The Story
Why it exists.
The beginning
Hatkora Wood arrived in 2014 as part of the W Series, Ajmal's Signature collection of three woody compositions. The brief was simple: take wood seriously. What emerged was a fragrance built around Hatkora, a semi-wild citrus native to parts of South and Southeast Asia. Not lemon. Not yuzu. Hatkora. A citrus with more edge than the supermarket varieties, the kind that doesn't fold when it meets oud. The W Series represented the house's confidence in its own identity, seven decades of oud mastery distilled into three bottles, each with a different angle on the same material.
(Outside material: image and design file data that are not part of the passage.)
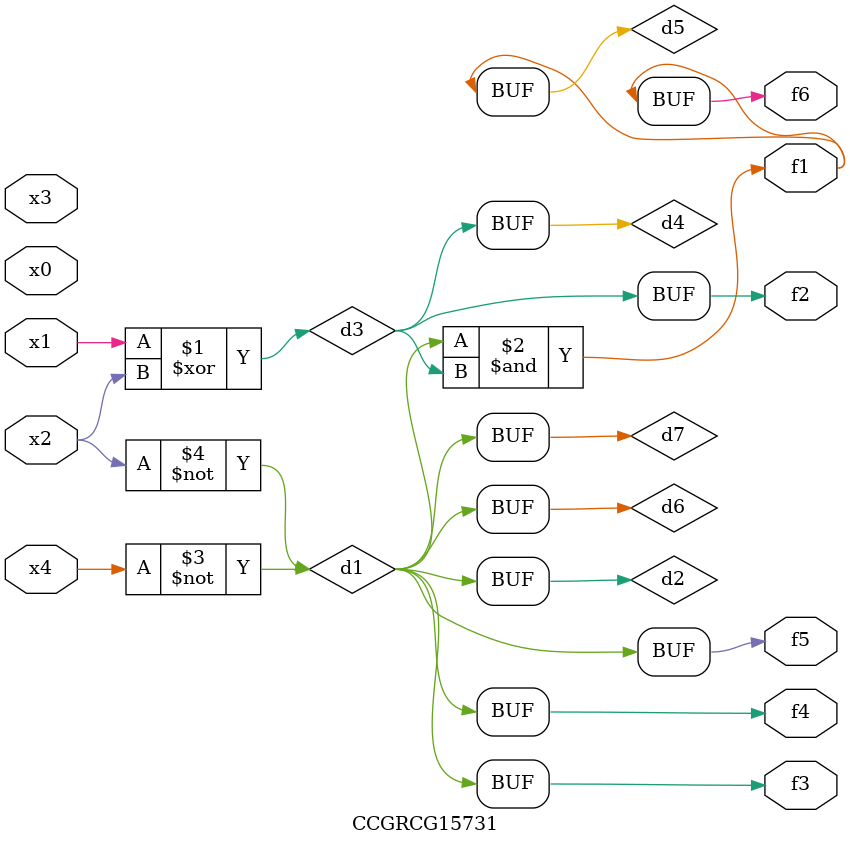
<source format=v>
module CCGRCG15731(
	input x0, x1, x2, x3, x4,
	output f1, f2, f3, f4, f5, f6
);

	wire d1, d2, d3, d4, d5, d6, d7;

	not (d1, x4);
	not (d2, x2);
	xor (d3, x1, x2);
	buf (d4, d3);
	and (d5, d1, d3);
	buf (d6, d1, d2);
	buf (d7, d2);
	assign f1 = d5;
	assign f2 = d4;
	assign f3 = d7;
	assign f4 = d7;
	assign f5 = d7;
	assign f6 = d5;
endmodule

</source>
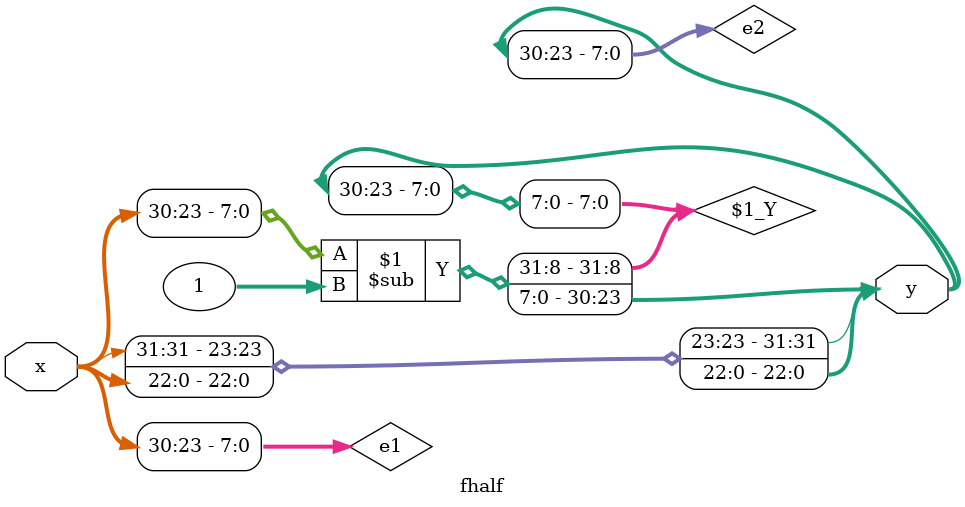
<source format=v>
`default_nettype none
`timescale 10ps / 1ps

module fhalf (
    input wire [31:0] x, 
    output wire [31:0] y
    );
    wire [7:0] e1;
    wire [7:0] e2;
    assign e1 = x[30:23];
    assign e2 = e1 - 1;
    assign y = {x[31], e2, x[22:0]};
endmodule

</source>
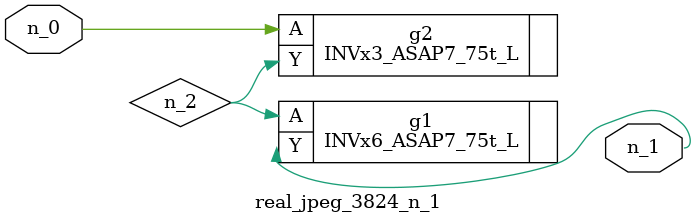
<source format=v>
module real_jpeg_3824_n_1 (n_0, n_1);

input n_0;

output n_1;

wire n_2;

INVx3_ASAP7_75t_L g2 ( 
.A(n_0),
.Y(n_2)
);

INVx6_ASAP7_75t_L g1 ( 
.A(n_2),
.Y(n_1)
);


endmodule
</source>
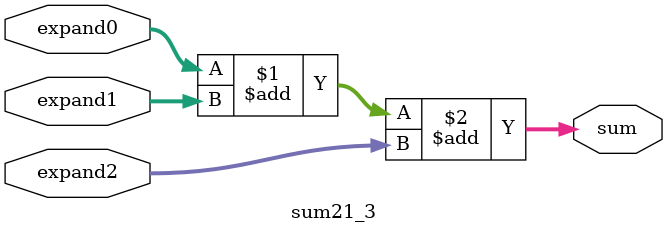
<source format=v>
module sum21_3 (
    input signed [20:0] expand0,
    input signed [20:0] expand1,
    input signed [20:0] expand2,

    output signed [20:0] sum
);
    assign sum = expand0 + expand1 + expand2;
    
endmodule

</source>
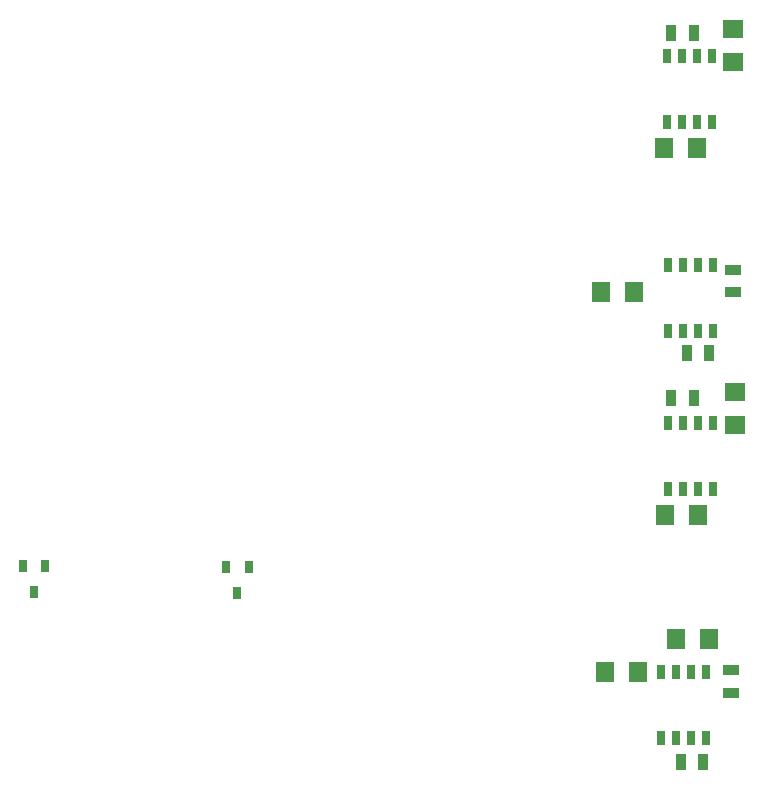
<source format=gbp>
G04 (created by PCBNEW (2013-07-07 BZR 4022)-stable) date 30/10/2014 17:58:33*
%MOIN*%
G04 Gerber Fmt 3.4, Leading zero omitted, Abs format*
%FSLAX34Y34*%
G01*
G70*
G90*
G04 APERTURE LIST*
%ADD10C,0.00590551*%
%ADD11R,0.025X0.05*%
%ADD12R,0.055X0.035*%
%ADD13R,0.035X0.055*%
%ADD14R,0.071X0.063*%
%ADD15R,0.063X0.071*%
%ADD16R,0.0315X0.0394*%
G04 APERTURE END LIST*
G54D10*
G54D11*
X58580Y-37600D03*
X59080Y-37600D03*
X59580Y-37600D03*
X60080Y-37600D03*
X60080Y-39800D03*
X59580Y-39800D03*
X59080Y-39800D03*
X58580Y-39800D03*
X60041Y-32832D03*
X59541Y-32832D03*
X59041Y-32832D03*
X58541Y-32832D03*
X58541Y-30632D03*
X59041Y-30632D03*
X59541Y-30632D03*
X60041Y-30632D03*
X60080Y-45076D03*
X59580Y-45076D03*
X59080Y-45076D03*
X58580Y-45076D03*
X58580Y-42876D03*
X59080Y-42876D03*
X59580Y-42876D03*
X60080Y-42876D03*
X58344Y-51183D03*
X58844Y-51183D03*
X59344Y-51183D03*
X59844Y-51183D03*
X59844Y-53383D03*
X59344Y-53383D03*
X58844Y-53383D03*
X58344Y-53383D03*
G54D12*
X60669Y-51871D03*
X60669Y-51121D03*
X60748Y-38524D03*
X60748Y-37774D03*
G54D13*
X58680Y-29881D03*
X59430Y-29881D03*
X59941Y-40551D03*
X59191Y-40551D03*
X59745Y-54173D03*
X58995Y-54173D03*
X58680Y-42047D03*
X59430Y-42047D03*
G54D14*
X60787Y-41851D03*
X60787Y-42951D03*
G54D15*
X56457Y-51181D03*
X57557Y-51181D03*
X58820Y-50078D03*
X59920Y-50078D03*
X59565Y-45944D03*
X58465Y-45944D03*
X59526Y-33700D03*
X58426Y-33700D03*
G54D14*
X60748Y-29725D03*
X60748Y-30825D03*
G54D15*
X56339Y-38503D03*
X57439Y-38503D03*
G54D16*
X44212Y-48543D03*
X44587Y-47677D03*
X43837Y-47677D03*
X37440Y-48503D03*
X37815Y-47637D03*
X37065Y-47637D03*
M02*

</source>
The choice of Hatkora as a lead note is the first signal that Ajmal wasn't playing it safe. Semi-wild citrus carries more volatility than cultivated varieties, sharper, more unpredictable, with a pulpiness that standard lemons lack. Pairing it with peach softens the edges just enough to keep it wearable, but the scent never fully loses that wildness. The saffron in the heart is where things get interesting: warm and honeyed, yes, but with an almost medicinal undertone that catches people off guard. Rose sits quietly here, present but not dominant, keeping the sweetness from overwhelming the spices.
The evolution
The opening arrives fast. Bright, sharp, almost pungent, Hatkora doing exactly what it promises. For the first 20 minutes, this is pure citrus energy, unapologetic and commanding. Then the spices begin their slow takeover. Ginger adds clean heat. The saffron opens up, revealing that slightly medicinal edge that divides people. The transition isn't seamless, there's a moment where the composition seems uncertain, caught between citrus brightness and spice warmth. It passes. By hour two, sandalwood and oud take over. The citrus doesn't disappear, it deepens, becomes part of the landscape rather than the whole picture. The drydown is where Hatkora Wood earns its name. Creamy sandalwood. Resinous oud. Ambergris adding animalic warmth that doesn't announce itself. This is the version that stays. On most skin, it holds for 8-10 hours. The sillage shifts from strong projection in the first three hours to intimate, skin-close warmth by evening. The next morning, there's something clean and warm still lingering, the musk and amber foundation that outlasts everything else.
Cultural impact
Hatkora Wood sits comfortably in the tradition of confident Middle Eastern oud fragrances while offering something distinctive in its use of Hatkora citrus, a material more common in regional perfumery than in Western designer releases. The 2014 launch placed it in a period when oud-based fragrances were gaining global attention, but its specific character, bright citrus over warm woody base, gave it an accessibility that pure oud compositions often lack. Wearers describe it as the kind of fragrance that projects confidence without shouting, suited to someone who knows what they want.